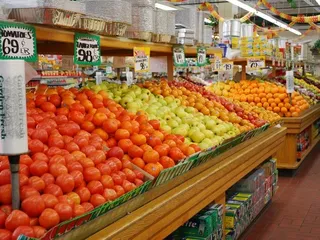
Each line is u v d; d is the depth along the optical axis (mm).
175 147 2885
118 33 3059
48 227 1732
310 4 20078
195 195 2838
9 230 1664
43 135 2230
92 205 2012
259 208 4793
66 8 2355
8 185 1821
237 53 7695
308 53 14336
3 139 1652
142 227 2182
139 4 3375
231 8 16500
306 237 4352
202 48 4824
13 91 1634
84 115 2824
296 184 6461
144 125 2926
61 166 1994
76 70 8672
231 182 3592
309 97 9102
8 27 2146
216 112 4309
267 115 5559
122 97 3596
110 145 2664
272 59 8250
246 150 4047
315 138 9938
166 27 3814
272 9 13375
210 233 3207
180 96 4277
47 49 3518
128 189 2230
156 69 5410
----------
The problem:
Your answer must be an exact copy of the listing, with every picture omitted.

The completed task:
Each line is u v d; d is the depth along the optical axis (mm).
175 147 2885
118 33 3059
48 227 1732
310 4 20078
195 195 2838
9 230 1664
43 135 2230
92 205 2012
259 208 4793
66 8 2355
8 185 1821
237 53 7695
308 53 14336
3 139 1652
142 227 2182
139 4 3375
231 8 16500
306 237 4352
202 48 4824
13 91 1634
84 115 2824
296 184 6461
144 125 2926
61 166 1994
76 70 8672
231 182 3592
309 97 9102
8 27 2146
216 112 4309
267 115 5559
122 97 3596
110 145 2664
272 59 8250
246 150 4047
315 138 9938
166 27 3814
272 9 13375
210 233 3207
180 96 4277
47 49 3518
128 189 2230
156 69 5410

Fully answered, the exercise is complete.